▶ **EXCERPTED DATA**
• • • • •
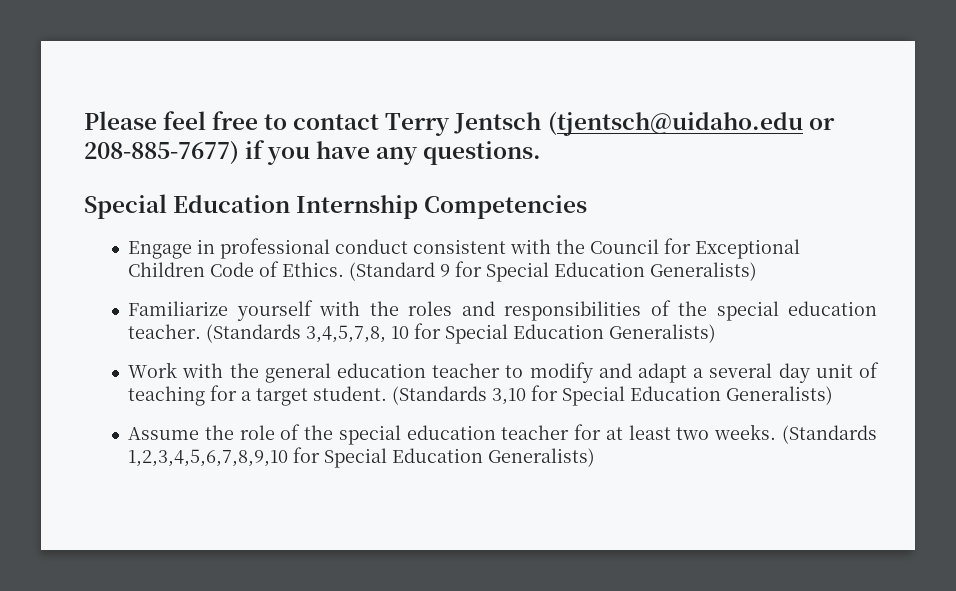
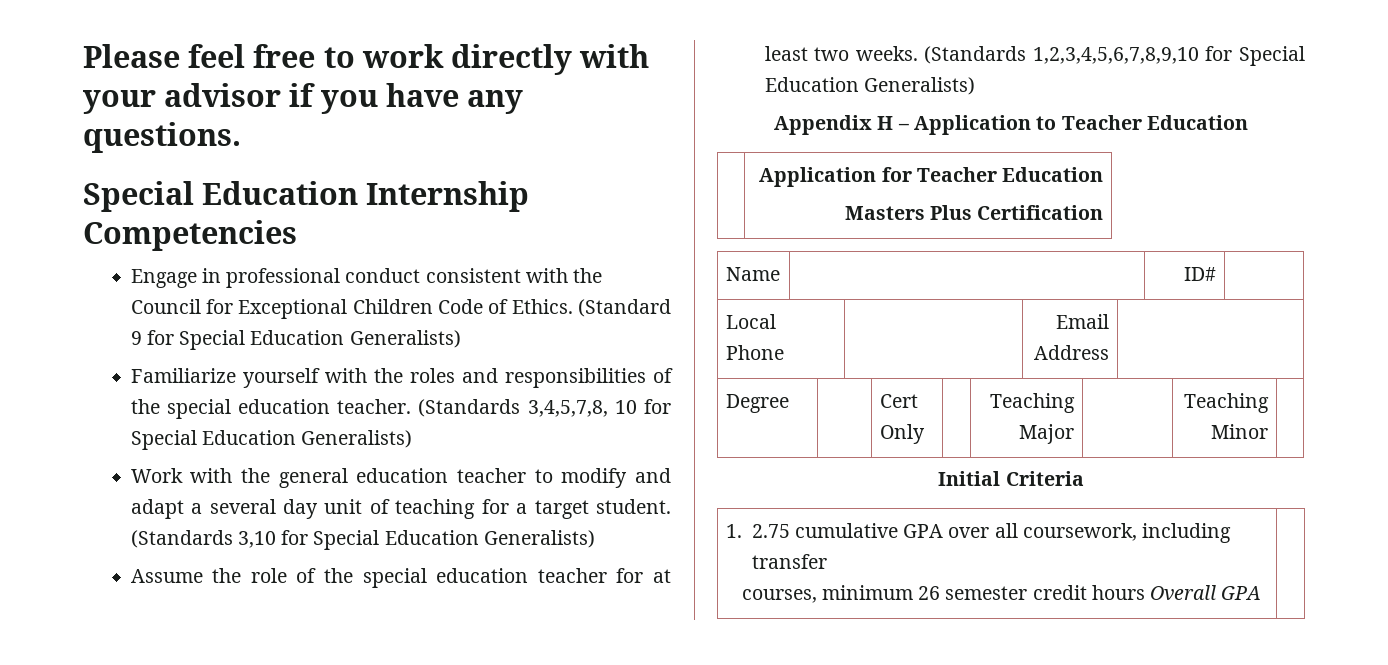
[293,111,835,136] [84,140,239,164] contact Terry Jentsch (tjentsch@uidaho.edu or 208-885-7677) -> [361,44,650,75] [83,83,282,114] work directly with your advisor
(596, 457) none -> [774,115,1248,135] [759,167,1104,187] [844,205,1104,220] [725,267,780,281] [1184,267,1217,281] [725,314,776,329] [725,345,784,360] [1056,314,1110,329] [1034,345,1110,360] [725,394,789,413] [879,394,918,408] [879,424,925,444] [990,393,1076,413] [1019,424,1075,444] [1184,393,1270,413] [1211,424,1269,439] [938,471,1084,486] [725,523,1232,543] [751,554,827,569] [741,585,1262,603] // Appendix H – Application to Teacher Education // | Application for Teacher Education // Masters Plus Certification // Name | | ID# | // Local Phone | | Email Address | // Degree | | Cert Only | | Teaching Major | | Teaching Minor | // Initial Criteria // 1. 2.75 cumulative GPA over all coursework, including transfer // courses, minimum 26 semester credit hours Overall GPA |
• • • • •
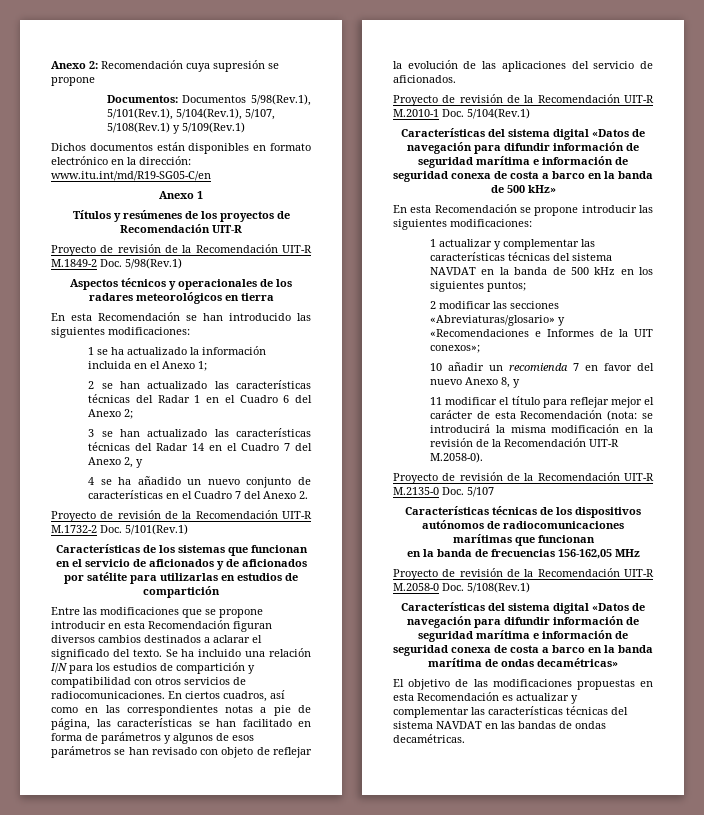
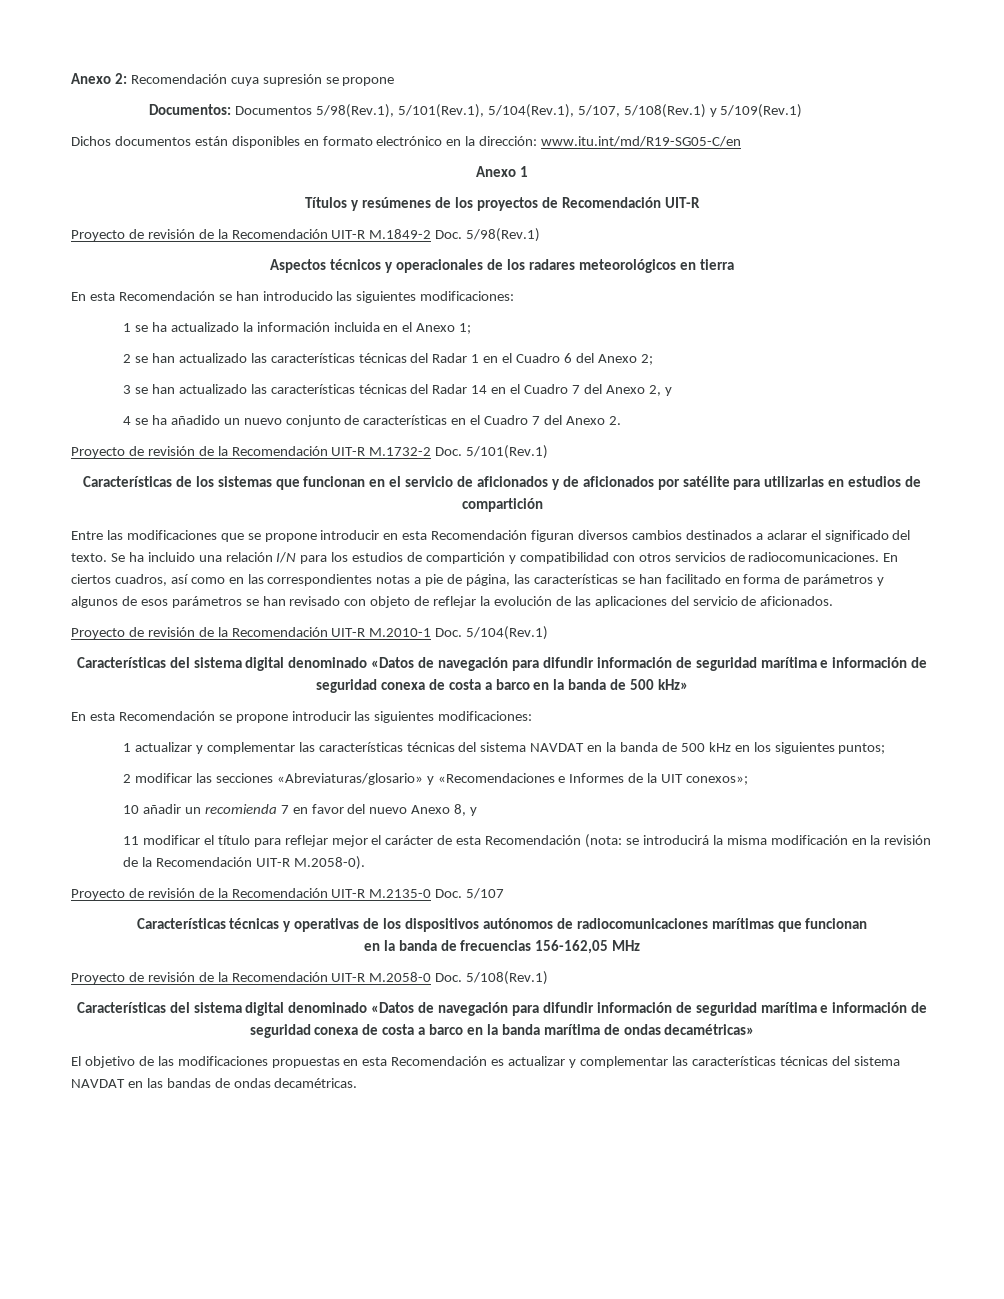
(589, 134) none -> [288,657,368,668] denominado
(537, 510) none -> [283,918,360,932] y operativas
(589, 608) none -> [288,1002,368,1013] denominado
• • • • •
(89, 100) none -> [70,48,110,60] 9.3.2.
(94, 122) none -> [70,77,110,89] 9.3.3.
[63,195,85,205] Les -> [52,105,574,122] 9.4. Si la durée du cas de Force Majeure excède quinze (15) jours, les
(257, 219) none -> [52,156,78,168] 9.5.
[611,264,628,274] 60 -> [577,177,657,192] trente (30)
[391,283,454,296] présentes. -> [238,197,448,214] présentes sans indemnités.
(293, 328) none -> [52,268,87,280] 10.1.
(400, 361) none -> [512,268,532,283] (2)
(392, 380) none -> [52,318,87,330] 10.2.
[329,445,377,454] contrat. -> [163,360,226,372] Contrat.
• • • • •
▶ **DIRECTIONS FOR THIS TASK**
Take from the material above the lines running from the one with "[391,283,454,296] présentes. ->" through the one with "[329,445,377,454] contrat. ->", and repeat them exactly, with nothing else.

▶ **TASK ANSWER**
[391,283,454,296] présentes. -> [238,197,448,214] présentes sans indemnités.
(293, 328) none -> [52,268,87,280] 10.1.
(400, 361) none -> [512,268,532,283] (2)
(392, 380) none -> [52,318,87,330] 10.2.
[329,445,377,454] contrat. -> [163,360,226,372] Contrat.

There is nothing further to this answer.